I planned a “hard 6k” for Saturday, anticipating that I would be able to do it on the water, in the single. So, although it was supposed to be a hard 6k, I never intended it to be a full out one, this being my first or second OTW row of 2018.
It all worked out differently. It snowed on Saturday, and I decided to do the Steady State workout on my erg in my basement, and move the 6k to Sunday, when a small group of our Masters rowers meet at the rowing club and erg together.
I put the erg on slides, to get a bit closer to the OTW feeling, and, admittedly, also because erging a 6k is so much easier on slides. Did I mention that I am considering buying slides for use at home? I found a local guy who can make them really cost effective.
So here is the entire workout
I did a nice long warming up with some speed bumps. It’s easier to rate up on slides, so I found myself doing 40spm for a few strokes. Then, while the rest of the Masters started their 4x8min/2min workout (at 22/24/26/22spm), I started my 6k. The plan was to stick to 1:54 pace for the first 2400m and be careful, but I did see a lot of 1:52 pace, and when I got enthusiastic, even some 1:52 and 1:51.
With the other rowers next to me, I didn’t have difficult rating up in the second half of the row. It’s amazing how much peer pressure helps, although I also think that for a lightweight as me, rowing on slides is a definite advantage.
Workout Summary - media/20180318-1530530o.csv
Not a bad workout. Actually a Season’s Best, and pretty close to my PB (of 2 years ago) of 22:13.1.
Here are a few of the flex charts that I found interesting:
Rowing in our rowing club’s erg room is always a challenge, data wise. The ergs have PM3 monitors, and no heart rate adapter. To get Painsled to register anything, I need to use the iPhone connection kit plus a lightning to 30 pin adapter to get my iPhone to work with the monitor.
I do record heart rate separately, using the Polar OH1 optical heart rate belt worn on my upper arm. This heart rate band has a standalong mode, which syncs to Polar Flow, and then to Strava. Then, I can import the heart rate data using the Strava connection to rowsandall.com.
Before I merge the heart rate data with the rowing data, I first glue warming up, 6k and cooling down together on rowsandall.com, as described here.
Then, I go to the Advanced Edit page for the workout and select “Sensor Fusion”:Clicking the highlighted link brings me to a page where I select the heart rate data imported from Strava, and then I get to this page:
I select heart rate, and as I started the heart rate band at the same time as I started rowing, I don’t need to edit the time offset.
If I wanted, I could now split the resulting workout again to get a nice record for my 6k with heart rate, but I didn’t have a need for that.

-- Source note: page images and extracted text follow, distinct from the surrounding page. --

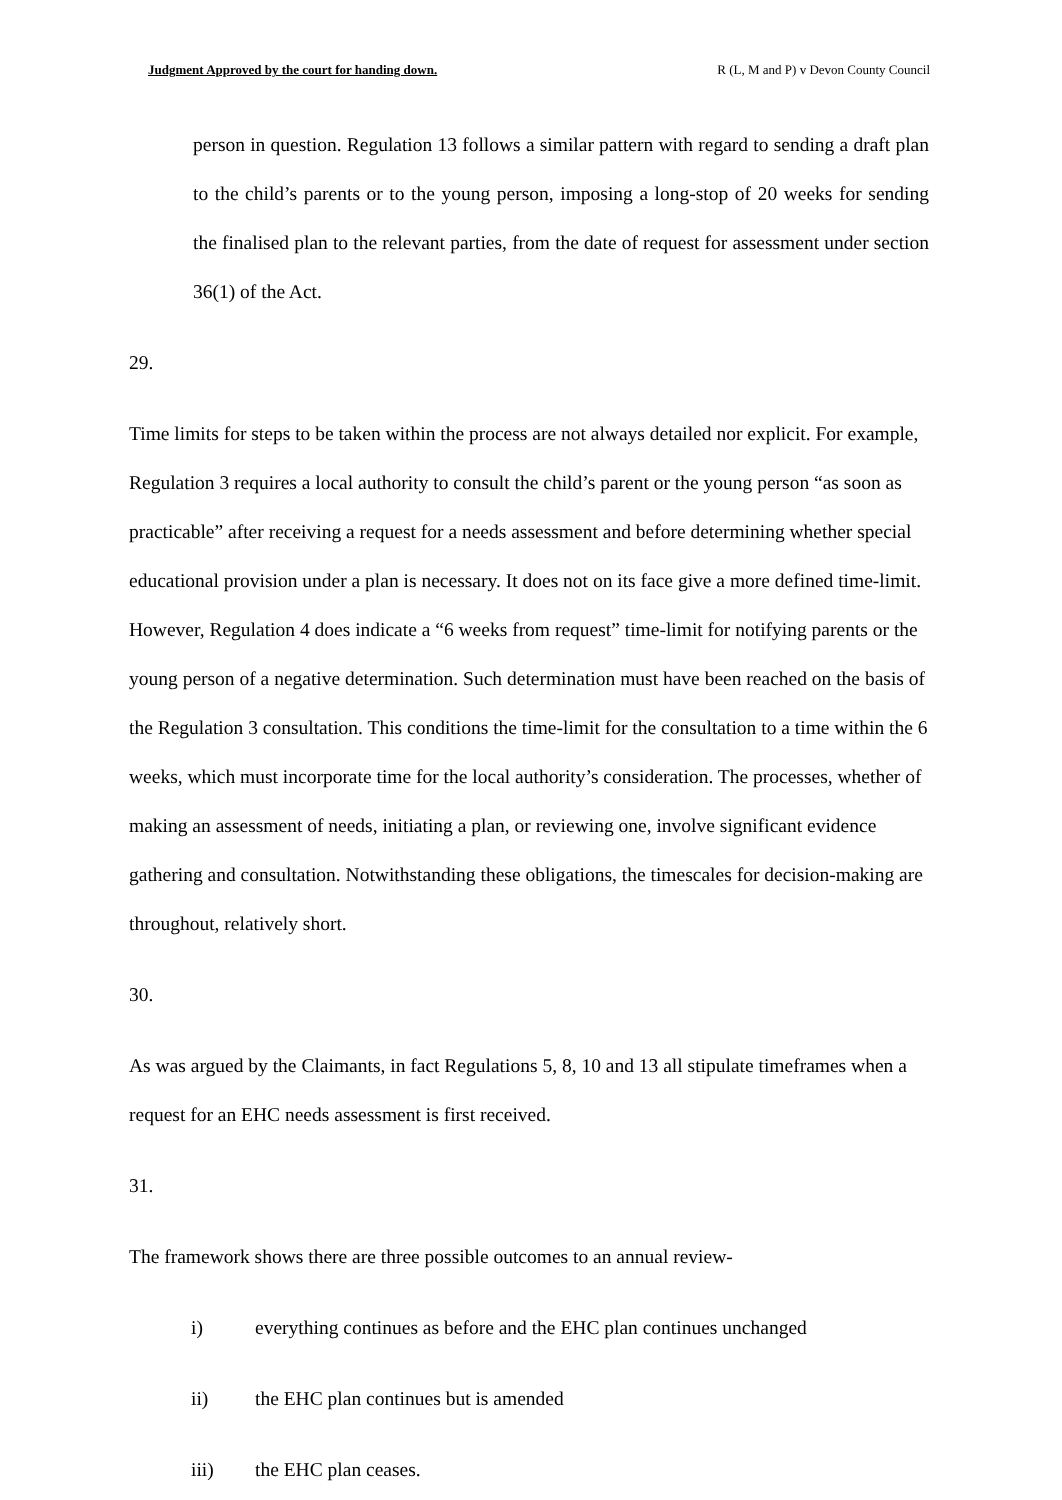Judgment Approved by the court for handing down. R (L, M and P) v Devon County Council
person in question. Regulation 13 follows a similar pattern with regard to sending a draft plan to the child’s parents or to the young person, imposing a long-stop of 20 weeks for sending the finalised plan to the relevant parties, from the date of request for assessment under section 36(1) of the Act.
29.
Time limits for steps to be taken within the process are not always detailed nor explicit. For example, Regulation 3 requires a local authority to consult the child’s parent or the young person “as soon as practicable” after receiving a request for a needs assessment and before determining whether special educational provision under a plan is necessary. It does not on its face give a more defined time-limit. However, Regulation 4 does indicate a “6 weeks from request” time-limit for notifying parents or the young person of a negative determination. Such determination must have been reached on the basis of the Regulation 3 consultation. This conditions the time-limit for the consultation to a time within the 6 weeks, which must incorporate time for the local authority’s consideration. The processes, whether of making an assessment of needs, initiating a plan, or reviewing one, involve significant evidence gathering and consultation. Notwithstanding these obligations, the timescales for decision-making are throughout, relatively short.
30.
As was argued by the Claimants, in fact Regulations 5, 8, 10 and 13 all stipulate timeframes when a request for an EHC needs assessment is first received.
31.
The framework shows there are three possible outcomes to an annual review-
i) everything continues as before and the EHC plan continues unchanged
ii) the EHC plan continues but is amended
iii) the EHC plan ceases.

The sensor fusion, joining and splitting are experimental functions on rowsandall.com, and you have to try which approach gives you the best result. I find that when the workout durations are very different, like today where the OH1 recorded one hour long record, but the painsled workouts where divided in three parts, it is more efficient to first glue together the rows, and do the data fusion with workouts of approximately the same length. That creates a nice workout record for the entire session, which can then be split up again if you want.
For the stroke metrics plots, I used the original Painsled 6k workout, without heart rate data, and just browsed through my defined set of favorite flex charts, zooming in on stroke length and work per stroke using the flex tools. Pretty happy with what I saw.